EPEN-19. IMPACT OF MOLECULAR SUBTYPING ON PROGNOSIS IN CHILDREN AND ADOLESCENTS WITH SPINAL EPENDYMOMA

Ependymomas of the spinal cord are rare among children and adolescents, and the individual risk of disease progression is difficult to predict. Recent advances in subtyping the main molecular groups, myxopapillary ependymoma (MPE) and spinal ependymoma (SP-EPN), have successfully identified distinct risk groups among adult patients. This study aims at evaluating the prognostic impact of MPE subtypes A and B in a pediatric cohort.

Eighty-three patients with spinal ependymoma ≤22 years registered in the HIT-MED database between 1992 and 2022 were included. Forty-seven tumors were analyzed regarding global DNA methylation. In six cases, antibodies against HOXB13 and MYCN were used as surrogate markers for the methylation group. Twenty-eight MPE were further classified into subtypes by t-distributed stochastic neighbor embedding (t-SNE) analysis.
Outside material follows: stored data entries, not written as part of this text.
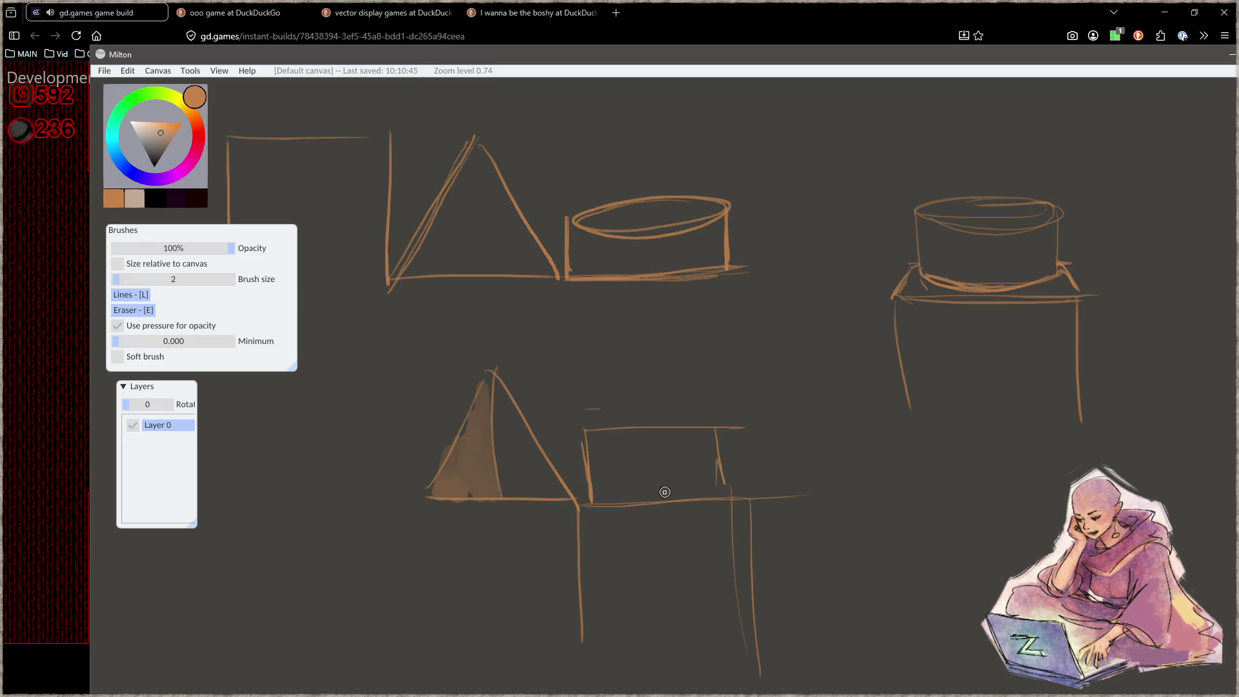
mouse_move(584, 492)
left_mouse_down()
mouse_move(742, 494)
mouse_move(580, 506)
mouse_move(723, 500)
mouse_move(607, 478)
mouse_move(755, 510)
mouse_move(593, 508)
mouse_move(742, 484)
mouse_move(584, 500)
left_mouse_up()
key("ctrl+z")
left_click_drag(670, 447, 671, 435)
MPE (n=32, 63%) was the most common molecular type followed by SP-EPN (n=17, 33%) and MYCN-amplified ependymoma (n=2, 4%). One case remained molecularly unclear, and one was excluded due to reclassification as anaplastic pilocytic astrocytoma. MPE subtyping identified 18 MPE-A and 9 MPE-B (inconclusive: n=1). 5-year progression-free survival (5y-PFS) did not significantly differ between MPE and SP-EPN (65% vs. 78%, p=0.64). MYCN-amplification was associated with early relapses and with death in one patient. Patients with MPE-B may have a tendency towards superior 5y-PFS compared to MPE-A (86% vs. 56%, p=0.15), irrespective of the use of adjuvant treatment. MPE-A was more frequently disseminated at time of diagnosis (n=6/18) than MPE-B (n=1/8, not evaluable: n=1; p=0.28).
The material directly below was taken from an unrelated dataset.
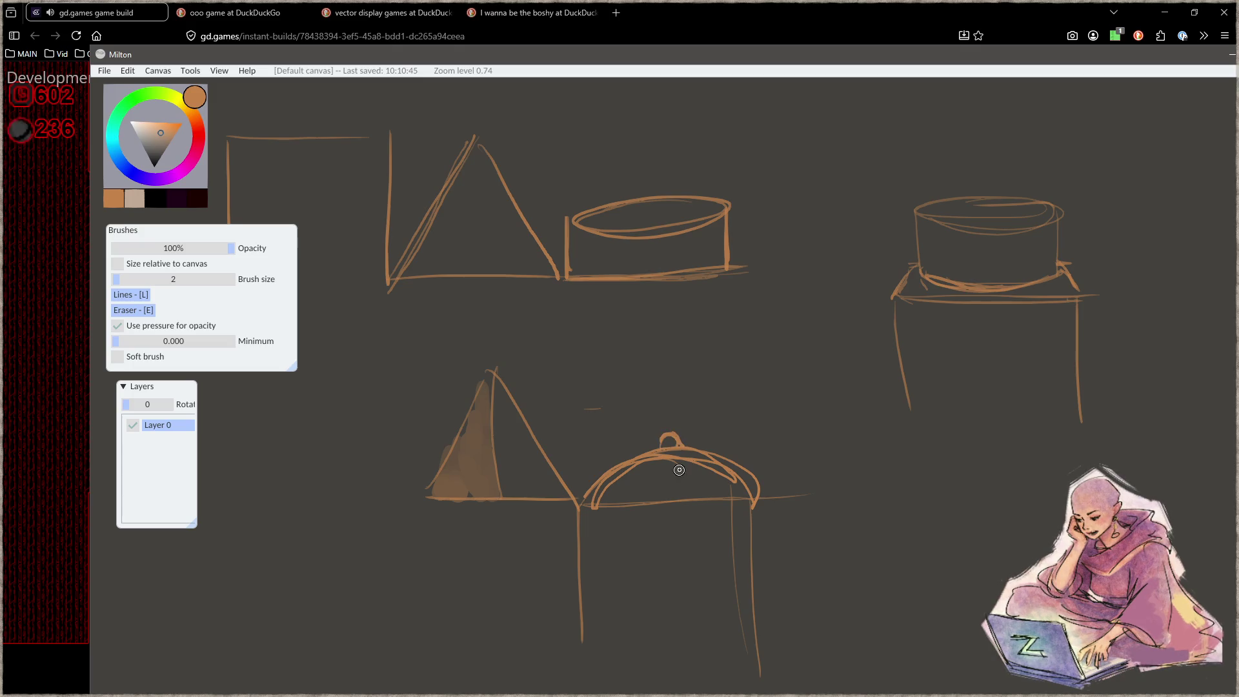
left_click(582, 558)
Molecular subtyping of spinal ependymoma in children does not allow to separate patients into distinct risk groups, yet. However, the potentially favorable PFS among patients with MPE-B prompts the consideration of treatment de-intensification for this group. Larger cohorts and further insights into the molecular heterogeneity of these tumors are needed to complete the basis for future clinical decision-making.